In his budget proposal for 2019-20, Cooper suggests freezing funding for the state’s Opportunity Scholarship Program — a decision that would negatively impact the state’s most vulnerable students.
These scholarships provide a pathway for children who might be struggling in the state’s public school system but whose families can’t afford another option. Since the Opportunity Scholarship Program was adopted in 2013, thousands of students have been allotted up to $4,200 per year to attend private school — and more students participate with each passing year.
These school vouchers are a good thing. In the short term, more students are able to access higher quality education. This means public schools are forced to compete with their private-sector counterparts in an effort to retain students. The results? Schools that work harder for their pupils and more satisfied families — 97 percent of Opportunity Scholarship recipients are happy with their child’s academic progress.
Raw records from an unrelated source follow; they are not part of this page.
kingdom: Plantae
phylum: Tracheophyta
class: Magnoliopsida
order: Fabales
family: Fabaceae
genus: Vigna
In the long term, this program helps the Tarheel State educate a diverse future workforce — one that includes minorities and children from poorer households. In fact, the median adjusted household income for new Opportunity Scholarship recipients between 2016-17 was just over $16,000. Last year, more than half of scholarship recipients were minorities, with more than 30 percent being awarded to African American students.
Students who may have been overlooked by the system before now have the chance to get ahead academically and jump-start their future career paths.
This is also good news for companies that are making an effort to hire CEOs and appoint board members from various backgrounds — something many businesses claim benefits their bottom line. Research shows that teams of more diverse employees see revenue grow at higher rates year over year.
In terms of cost, taxpayers should be able to get behind these scholarships as well. Right now, it costs over $9,000 on average to educate a child in the North Carolina public school system. Compare that to the $4,200 maximum spent per child with Opportunity Scholarships. And there’s no issue of popularity — a recent poll found that an overwhelming 85 percent of respondents either strongly or somewhat support the Opportunity Scholarship Program.
So why does Cooper want to phase out a program that benefits taxpayers, businesses and — most importantly — has already helped so many students? That’s exactly the question my organization, the Job Creators Network, hopes to encourage the people of North Carolina to ask. We have placed three billboards throughout the state criticizing Cooper’s stance on these scholarships and asking citizens to request he renew his support for this program.
Cooper has a choice to make. Will his governorship be marked by missed opportunities for students? Or, will he be remembered for making the best interests of students a priority, instead of an afterthought?
There’s still time left to raise that “F” to an “A-plus,” Gov. Cooper, but the clock is ticking.